Trump has expanded the effort this year, launching a new multi-agency initiative to strengthen enforcement of the Animal Welfare Act. The initiative specifically targets chronic puppy mill violators and dogfighting rings. The U.S. Department of Agriculture said the administration is "taking historic actions" that "will boost compliance with existing laws, protect our companion animals." The organization Humane World for Animals commended the initiative.
The darker market behind the videos
More than 40 torture videos distributed by a single individual point to something larger than one man's depravity. There is a market for this content. Someone was watching. Someone was requesting it. Someone, somewhere, was producing the footage Ravelo circulated.

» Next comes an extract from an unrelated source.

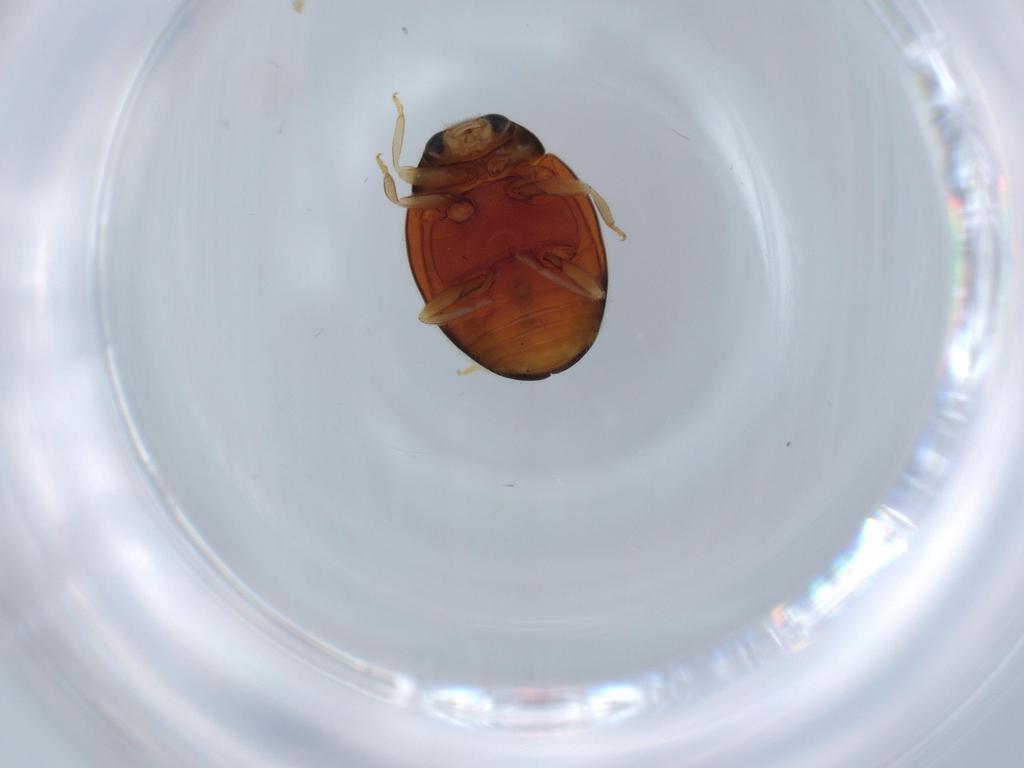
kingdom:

This is the part of the story that should unsettle anyone paying attention. Ravelo pleaded guilty to distribution, not production. The supply chain behind these videos involves people who physically harmed these animals, filmed them, and made them available for distribution. Whether those individuals have been identified or charged remains unclear from what has been made public. But the distribution network itself tells you there is demand, and where there is demand for filmed animal torture, the rot goes deeper than one defendant in a Florida courtroom.

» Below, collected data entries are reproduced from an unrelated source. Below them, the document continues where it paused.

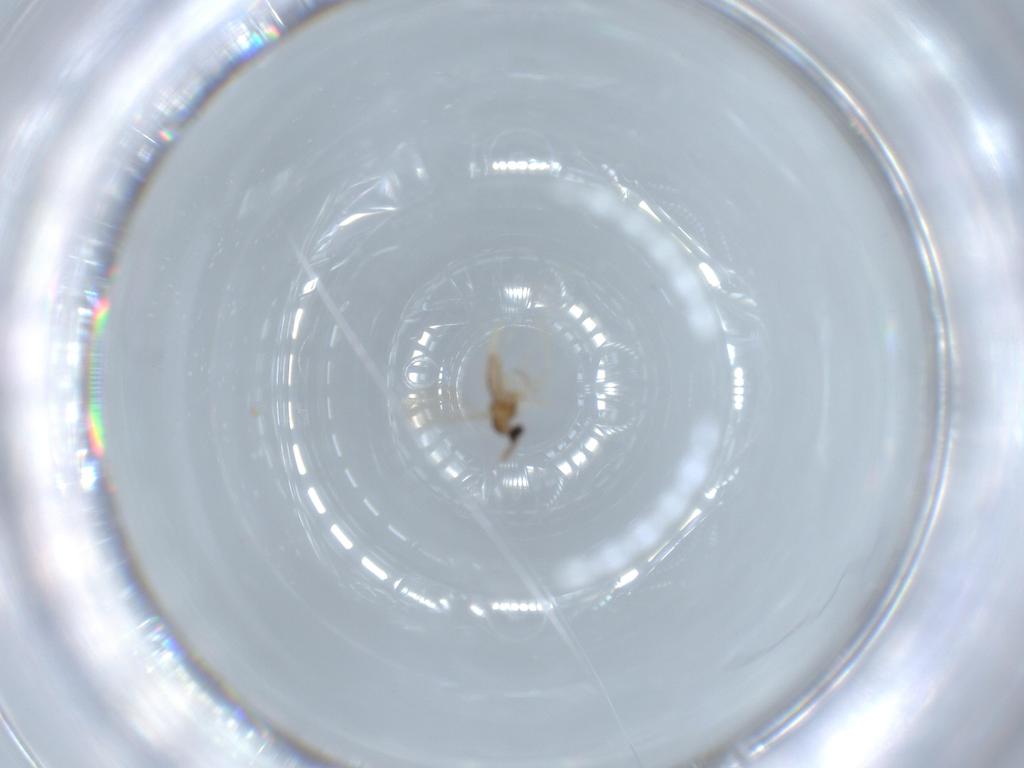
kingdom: Animalia
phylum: Arthropoda
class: Insecta
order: Diptera
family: Cecidomyiidae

Quiñones framed it correctly: this "fuels a market built on brutality." Markets don't exist without buyers. HSI tracked down one distributor. The question now is how many more are operating in that same ecosystem.
Enforcement requires will
Laws on the books mean nothing without the will to enforce them. The PACT Act sat ready. ICE's Homeland Security Investigations did the work of pulling evidence together, tracking Ravelo down, and building a case strong enough to produce a guilty plea in federal court. The DOJ prosecuted it. That chain of execution matters as much as the statute itself.
Lyons noted that Ravelo "didn't count on HSI being able to track him down, pull together evidence and present it to the judge." People who traffic in this kind of content operate under the assumption that no one is looking. That assumption just became more expensive.
Seven years in federal prison. That is what awaits Francisco Javier Ravelo. For the next person thinking about distributing footage of animals being burned and mutilated, the calculation just changed.